Skip to main content

South Africa: Two weeks to cobble together coalitions after local elections

SOUTH AFRICAN political parties have a fortnight to agree on coalition arrangements in a number of municipalities or submit to fresh elections after final results for last Wednesday’s polls were reported on Saturday.

The results made grim reading for the African National Congress (ANC) although a majority, 53 per cent, of voters backed the former liberation movement across the country.

But the ANC has lost control of key metropolitan areas — Nelson Mandela Bay, which includes Port Elizabeth, Tshwane around Pretoria, Ekurhuleni, formerly known as the East Rand, and the largest city Johannesburg.

The Democratic Alliance (DA), which has maintained its grip on the country’s second-largest city Cape Town, has also set its sights on building coalitions to displace the ANC in other other major metropolitan areas.

There was comfort for the ANC in eThekwini, which includes Durban, where it won an overall majority, but there may yet be trouble ahead.

Some members there are planning court action to nullify the decision of the party’s elective conference to choose Zandile Gumede as mayoral candidate over James Nxumalo‚ whose supporters had unsuccessfully pursued court action to stop the conference taking place.
════
• [What you will do]
1. Translate this sentence from the article on South Africa's local elections into Spanish: "There was comfort for the ANC in eThekwini, which includes Durban, where it won an overall majority, but there may yet be trouble ahead."
2. According to the article on South Africa's local elections, what share of voters across the country backed the ANC?
The lines that follow have nothing to do with the article on South Africa's local elections.
════
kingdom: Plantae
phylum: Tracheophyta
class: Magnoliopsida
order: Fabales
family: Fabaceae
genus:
════
• [Results]
1. Hubo consuelo para el ANC en eThekwini, que incluye Durban, donde obtuvo una mayoría absoluta, pero todavía podría haber problemas por delante.

2. 53 percent of voters backed the ANC.